TEXT UNDER STUDY section start

According to Beate's own words, she was fascinated when she discovered yellow and purple crocuses in her parents' garden one day. The longing for a garden, which she had last seen at the age of five, later became the driving force behind her efforts to convey this experience in a garden to as many children as possible. She wrote: "At the age of eight, I had made up my mind to become a gardener. I never changed my mind — I never repented my decision. All my life I enjoyed fully my early choice which made it possible to build up gardens for better living!"
Her parents leased their own plot for Beate on Spandauer Berg, where she could garden. At the age of twelve, she met the renown horticulturist, Karl Foerster for the first time when she purchased lily of the valley from him. This contact developed into a lifelong friendship.

TEXT UNDER STUDY section end
RECORDS SUPPLIED section start

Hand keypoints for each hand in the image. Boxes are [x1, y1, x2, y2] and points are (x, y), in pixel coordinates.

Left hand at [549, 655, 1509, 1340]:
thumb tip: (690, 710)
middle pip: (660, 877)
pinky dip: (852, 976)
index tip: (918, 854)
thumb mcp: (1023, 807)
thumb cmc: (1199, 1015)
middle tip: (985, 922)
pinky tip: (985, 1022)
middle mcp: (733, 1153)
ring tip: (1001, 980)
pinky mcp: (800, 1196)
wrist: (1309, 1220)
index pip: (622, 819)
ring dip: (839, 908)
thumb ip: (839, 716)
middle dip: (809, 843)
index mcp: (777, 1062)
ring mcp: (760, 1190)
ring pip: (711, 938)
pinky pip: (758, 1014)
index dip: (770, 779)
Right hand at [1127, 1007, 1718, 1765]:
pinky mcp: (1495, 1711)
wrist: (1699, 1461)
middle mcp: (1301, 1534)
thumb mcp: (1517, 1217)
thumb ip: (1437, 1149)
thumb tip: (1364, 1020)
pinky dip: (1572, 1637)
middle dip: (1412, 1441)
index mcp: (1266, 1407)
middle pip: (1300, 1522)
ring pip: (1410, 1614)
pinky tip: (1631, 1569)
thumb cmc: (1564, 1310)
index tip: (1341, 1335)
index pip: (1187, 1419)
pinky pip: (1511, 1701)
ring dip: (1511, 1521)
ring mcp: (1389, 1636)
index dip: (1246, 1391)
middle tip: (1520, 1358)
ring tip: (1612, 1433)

RECORDS SUPPLIED section end

## WORK INSTRUCTION 1
In the passage about Beate, at what age did she first meet Karl Foerster?
## WORK INSTRUCTION 2
List every age the passage about Beate mentions.
## WORK INSTRUCTION 3
Reproduce, word for word, the part of the passage about Beate that opens with the words containing "Her parents leased" and closes with "a lifelong friendship.".

## TASK SOLUTION 1
She was twelve.

## TASK SOLUTION 2
Five, eight, twelve

## TASK SOLUTION 3
Her parents leased their own plot for Beate on Spandauer Berg, where she could garden. At the age of twelve, she met the renown horticulturist, Karl Foerster for the first time when she purchased lily of the valley from him. This contact developed into a lifelong friendship.